> Stored data entries:

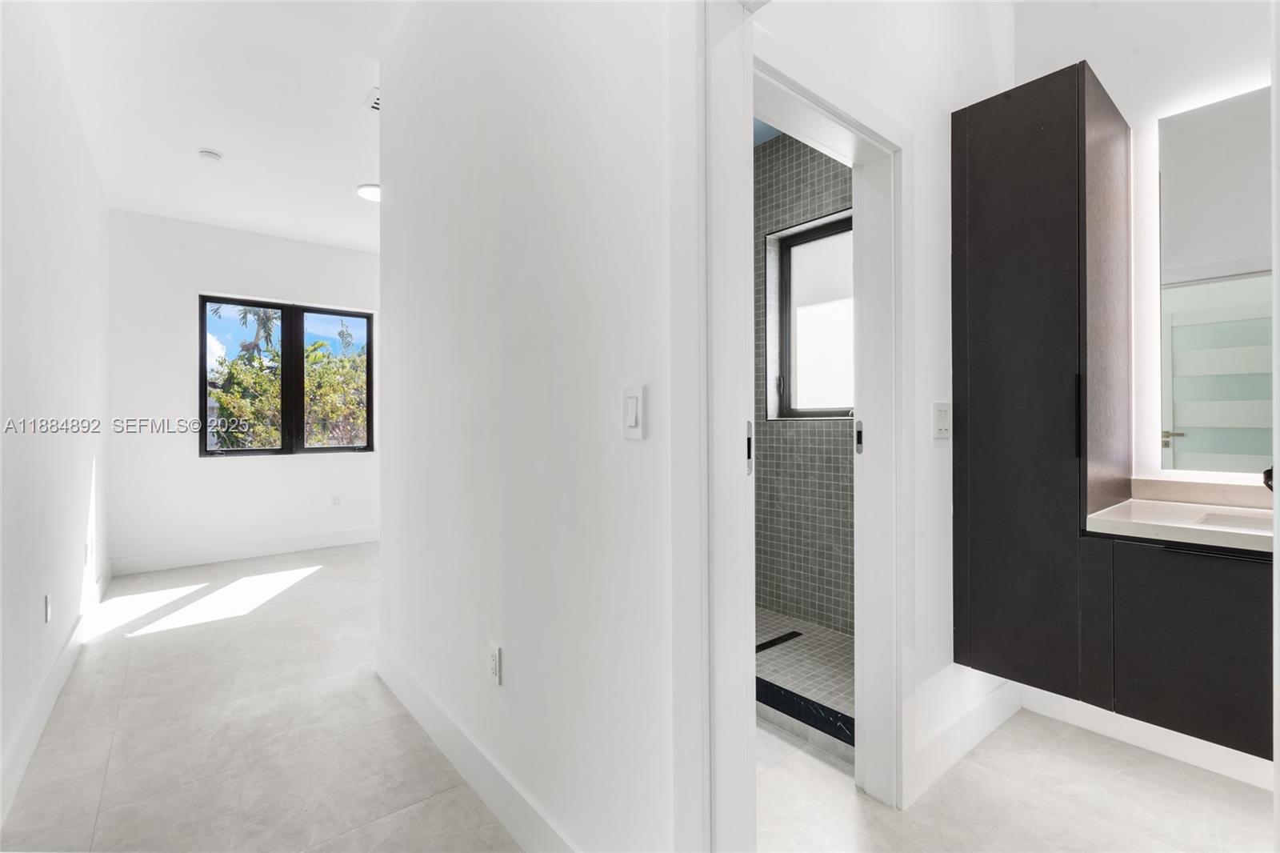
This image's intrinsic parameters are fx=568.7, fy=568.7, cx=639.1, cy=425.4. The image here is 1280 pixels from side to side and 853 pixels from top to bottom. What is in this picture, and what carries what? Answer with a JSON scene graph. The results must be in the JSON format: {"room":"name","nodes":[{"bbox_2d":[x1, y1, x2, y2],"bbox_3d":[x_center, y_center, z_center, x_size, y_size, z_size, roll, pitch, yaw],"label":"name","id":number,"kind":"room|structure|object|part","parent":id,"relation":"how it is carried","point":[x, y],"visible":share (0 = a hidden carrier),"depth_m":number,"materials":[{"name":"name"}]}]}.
{"room":"hallway","nodes":[
{"label":"hallway","id":0,"kind":"room"},
{"bbox_2d":[0,0,111,822],"bbox_3d":[-2.091,-0.283,1.796,0.132,2.894,5.926,0,0,-39],"label":"left wall","id":1,"kind":"structure","parent":0,"point":[89,165],"depth_m":2.32,"materials":[{"name":"white paint"}]},
{"bbox_2d":[43,591,52,622],"bbox_3d":[-2.467,0.760,2.375,0.010,0.114,0.073,0,0,-39],"label":"wall socket","id":2,"kind":"object","parent":1,"relation":"attached to","point":[49,613],"visible":0.97,"depth_m":2.36,"materials":[{"name":"white"}]},
{"bbox_2d":[0,560,112,818],"bbox_3d":[-2.264,1.087,2.129,0.016,0.134,5.172,0,0,-39],"label":"baseboard","id":3,"kind":"structure","parent":1,"relation":"attached to","point":[41,724],"depth_m":2.22,"materials":[{"name":"white paint"}]},
{"bbox_2d":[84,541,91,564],"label":"wall socket","id":4,"kind":"object","parent":1,"relation":"attached to","point":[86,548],"visible":0.99,"depth_m":3.30,"materials":[{"name":"white plastic"}]},
{"bbox_2d":[43,0,411,253],"bbox_3d":[-1.092,-1.735,2.673,2.783,0.116,6.821,0,0,-39],"label":"ceiling","id":5,"kind":"structure","parent":0,"point":[359,170],"depth_m":2.97,"materials":[{"name":"white paint"}]},
{"bbox_2d":[197,148,223,162],"bbox_3d":[-2.643,-1.654,3.497,0.125,0.038,0.127,0,0,-39],"label":"smoke detector","id":6,"kind":"object","parent":5,"relation":"attached to","point":[209,155],"visible":0.99,"depth_m":3.47,"materials":[{"name":"white plastic"}]},
{"bbox_2d":[356,183,381,202],"bbox_3d":[-1.899,-1.682,4.145,0.277,0.037,0.278,0,0,-39],"label":"ceiling light","id":7,"kind":"object","parent":5,"relation":"attached to","point":[371,194],"visible":0.58,"depth_m":4.06,"materials":[{"name":"white"}]},
{"bbox_2d":[363,85,380,111],"bbox_3d":[-1.274,-1.683,2.952,0.220,0.021,0.273,0,0,-39],"label":"ceiling vent","id":8,"kind":"object","parent":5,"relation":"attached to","point":[377,100],"visible":0.38,"depth_m":2.94,"materials":[{"name":"white metal"}]},
{"bbox_2d":[106,208,382,569],"bbox_3d":[-2.955,-0.282,5.400,3.096,2.857,0.160,0,0,-39],"label":"far wall","id":9,"kind":"structure","parent":0,"point":[234,279],"depth_m":4.73,"materials":[{"name":"white paint"}]},
{"bbox_2d":[107,526,380,574],"bbox_3d":[-3.012,1.075,5.229,2.760,0.138,0.016,0,0,-39],"label":"baseboard","id":10,"kind":"structure","parent":9,"relation":"attached to","point":[191,555],"depth_m":4.86,"materials":[{"name":"white paint"}]},
{"bbox_2d":[198,294,375,456],"bbox_3d":[-3.229,-0.435,5.311,1.407,1.423,0.103,0,0,-39],"label":"window","id":11,"kind":"structure","parent":9,"relation":"in","point":[324,451],"depth_m":5.28,"materials":[{"name":"glass"}]},
{"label":"pane","id":12,"kind":"part","parent":11,"relation":"part of","materials":[{"name":"glass"}]},
{"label":"pane","id":13,"kind":"part","parent":11,"relation":"part of","materials":[{"name":"glass"}]},
{"bbox_2d":[331,492,341,505],"bbox_3d":[-2.859,0.702,5.362,0.070,0.114,0.009,0,0,-39],"label":"wall socket","id":14,"kind":"object","parent":9,"relation":"attached to","point":[334,503],"visible":0.98,"depth_m":5.36,"materials":[{"name":"white plastic"}]},
{"bbox_2d":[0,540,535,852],"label":"floor","id":15,"kind":"structure","parent":0,"point":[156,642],"depth_m":2.15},
{"bbox_2d":[372,0,680,850],"bbox_3d":[-0.421,-0.274,1.786,0.126,2.885,2.669,0,0,-39],"label":"hallway wall","id":16,"kind":"structure","parent":0,"point":[640,454],"depth_m":1.52,"materials":[{"name":"white paint"}]},
{"bbox_2d":[373,640,578,852],"bbox_3d":[-0.542,1.090,1.822,0.016,0.137,2.288,0,0,-39],"label":"baseboard","id":17,"kind":"structure","parent":16,"relation":"attached to","point":[414,707],"depth_m":1.79,"materials":[{"name":"white paint"}]},
{"bbox_2d":[488,642,501,684],"bbox_3d":[-0.441,0.720,1.720,0.009,0.116,0.073,0,0,-39],"label":"wall socket","id":18,"kind":"object","parent":16,"relation":"attached to","point":[494,658],"visible":0.96,"depth_m":1.71,"materials":[{"name":"white plastic"}]},
{"bbox_2d":[621,384,645,439],"bbox_3d":[-0.016,-0.028,1.198,0.013,0.113,0.070,0,0,-39],"label":"light switch","id":19,"kind":"object","parent":16,"relation":"attached to","point":[632,409],"visible":0.97,"depth_m":1.19,"materials":[{"name":"white plastic"}]},
{"bbox_2d":[674,0,757,852],"bbox_3d":[0.405,0.113,0.860,0.191,2.189,0.945,0,0,-39],"label":"door frame","id":20,"kind":"structure","parent":16,"relation":"attached to","point":[747,394],"depth_m":1.10,"materials":[{"name":"white paint"}]},
{"bbox_2d":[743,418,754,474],"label":"strike plate","id":21,"kind":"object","parent":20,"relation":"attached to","point":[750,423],"visible":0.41,"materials":[{"name":"silver metal"}]},
{"bbox_2d":[754,607,853,762],"bbox_3d":[0.618,1.167,2.836,1.227,0.082,1.555,0,0,-39],"label":"shower floor","id":22,"kind":"structure","parent":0,"point":[842,642],"depth_m":2.74,"materials":[{"name":"tile"}]},
{"bbox_2d":[755,630,802,652],"bbox_3d":[0.703,1.126,2.962,0.384,0.004,0.073,0,0,-39],"label":"shower drain","id":23,"kind":"object","parent":22,"relation":"in","point":[787,635],"visible":0.82,"depth_m":2.97,"materials":[{"name":"black metal"}]},
{"bbox_2d":[758,677,855,749],"bbox_3d":[0.490,1.123,2.379,0.128,0.050,1.404,0,0,-39],"label":"shower threshold","id":24,"kind":"object","parent":22,"relation":"on","point":[813,705],"visible":0.41,"depth_m":2.17,"materials":[{"name":"black tile"}]},
{"bbox_2d":[752,129,856,638],"bbox_3d":[1.034,-0.278,3.241,0.160,2.863,1.644,0,0,-39],"label":"tiled shower wall","id":25,"kind":"structure","parent":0,"point":[815,431],"depth_m":3.33,"materials":[{"name":"grey tile"}]},
{"bbox_2d":[771,210,855,418],"bbox_3d":[1.121,-0.592,3.218,0.099,1.123,0.827,0,0,-39],"label":"bathroom window","id":26,"kind":"structure","parent":25,"relation":"in","point":[787,279],"depth_m":3.36,"materials":[{"name":"glass"}]},
{"bbox_2d":[752,0,1011,810],"bbox_3d":[0.859,-0.312,1.881,1.796,2.919,0.126,0,0,-39],"label":"wall","id":27,"kind":"structure","parent":0,"point":[910,122],"depth_m":1.88,"materials":[{"name":"white paint"}]},
{"bbox_2d":[733,28,910,809],"bbox_3d":[0.454,0.132,1.559,0.935,2.049,0.167,0,0,-39],"label":"door frame","id":28,"kind":"structure","parent":27,"relation":"attached to","point":[858,198],"depth_m":1.76,"materials":[{"name":"white paint"}]},
{"bbox_2d":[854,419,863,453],"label":"strike plate","id":29,"kind":"object","parent":28,"relation":"attached to","point":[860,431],"visible":0.88,"depth_m":1.84,"materials":[{"name":"metal"}]},
{"bbox_2d":[932,400,951,438],"bbox_3d":[1.014,-0.017,1.897,0.094,0.122,0.016,0,0,-39],"label":"light switch","id":30,"kind":"object","parent":27,"relation":"attached to","point":[940,414],"visible":0.98,"depth_m":1.89,"materials":[{"name":"white plastic"}]},
{"bbox_2d":[908,671,1020,803],"bbox_3d":[1.164,1.083,2.019,0.938,0.129,0.016,0,0,-39],"label":"baseboard","id":31,"kind":"structure","parent":27,"relation":"attached to","point":[986,710],"depth_m":1.98,"materials":[{"name":"white paint"}]},
{"bbox_2d":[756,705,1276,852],"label":"bathroom floor","id":32,"kind":"structure","parent":0,"point":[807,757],"depth_m":1.72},
{"bbox_2d":[1008,0,1276,778],"bbox_3d":[2.088,-0.328,1.811,0.143,2.941,1.590,0,0,-39],"label":"vanity wall","id":33,"kind":"structure","parent":0,"point":[1118,90],"depth_m":2.05,"materials":[{"name":"white paint"}]},
{"bbox_2d":[951,59,1132,699],"bbox_3d":[1.404,-0.136,2.015,0.466,1.964,0.417,0,0,-39],"label":"tall cabinet","id":34,"kind":"object","parent":33,"relation":"attached to","point":[1078,75],"visible":0.96,"depth_m":1.86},
{"bbox_3d":[1.364,-0.028,1.774,0.023,0.249,0.021,0,0,-39],"label":"handle","id":35,"kind":"part","parent":34,"relation":"part of","materials":[{"name":"black metal"}]},
{"bbox_2d":[1013,684,1276,790],"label":"baseboard","id":36,"kind":"structure","parent":33,"relation":"attached to","point":[1170,750],"depth_m":2.01,"materials":[{"name":"white paint"}]},
{"bbox_2d":[1078,531,1275,762],"bbox_3d":[1.894,0.599,1.527,0.537,0.557,1.029,0,0,-39],"label":"vanity cabinet","id":37,"kind":"object","parent":33,"relation":"attached to","point":[1188,640],"visible":0.85,"depth_m":1.60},
{"bbox_2d":[1084,496,1277,553],"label":"countertop","id":38,"kind":"structure","parent":37,"relation":"on","point":[1196,506],"depth_m":1.71,"materials":[{"name":"white stone"}]},
{"bbox_2d":[1196,509,1276,532],"bbox_3d":[1.883,0.362,1.592,0.340,0.143,0.440,0,0,-39],"label":"sink","id":39,"kind":"object","parent":38,"relation":"in","point":[1243,523],"visible":0.19,"depth_m":1.80,"materials":[{"name":"white ceramic"}]},
{"bbox_2d":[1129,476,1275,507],"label":"backsplash","id":40,"kind":"structure","parent":33,"relation":"attached to","point":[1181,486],"depth_m":1.99,"materials":[{"name":"stone"}]},
{"bbox_2d":[1156,88,1274,474],"bbox_3d":[2.174,-0.470,1.658,0.011,1.254,1.019,0,0,-39],"label":"mirror","id":41,"kind":"object","parent":33,"relation":"attached to","point":[1188,448],"visible":0.96,"depth_m":1.93,"materials":[{"name":"mirror"}]},
{"bbox_2d":[1261,464,1275,491],"bbox_3d":[1.691,0.139,1.463,0.099,0.095,0.103,0,0,-39],"label":"faucet","id":42,"kind":"object","parent":33,"relation":"attached to","point":[1271,470],"visible":0.63,"depth_m":1.48,"materials":[{"name":"black metal"}]},
{"label":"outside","id":43,"kind":"structure","parent":0,"visible":0},
{"label":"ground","id":44,"kind":"structure","parent":43,"visible":0},
{"bbox_2d":[210,302,283,366],"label":"palm tree","id":45,"kind":"object","parent":44,"relation":"on","point":[264,324],"visible":0.44,"materials":[{"name":"plant"}]},
{"bbox_2d":[210,340,367,450],"bbox_3d":[-6.770,0.684,11.599,4.509,4.436,3.213,0,0,-39],"label":"tree","id":46,"kind":"object","parent":44,"relation":"on","point":[224,404],"visible":0.41,"depth_m":10.75,"materials":[{"name":"green plant"}]}
]}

> WHAT YOU SHOULD DO: Filter the data above, keeping only lines that include the string "frame".

> FINAL ANSWER:
{"bbox_2d":[674,0,757,852],"bbox_3d":[0.405,0.113,0.860,0.191,2.189,0.945,0,0,-39],"label":"door frame","id":20,"kind":"structure","parent":16,"relation":"attached to","point":[747,394],"depth_m":1.10,"materials":[{"name":"white paint"}]},
{"bbox_2d":[733,28,910,809],"bbox_3d":[0.454,0.132,1.559,0.935,2.049,0.167,0,0,-39],"label":"door frame","id":28,"kind":"structure","parent":27,"relation":"attached to","point":[858,198],"depth_m":1.76,"materials":[{"name":"white paint"}]},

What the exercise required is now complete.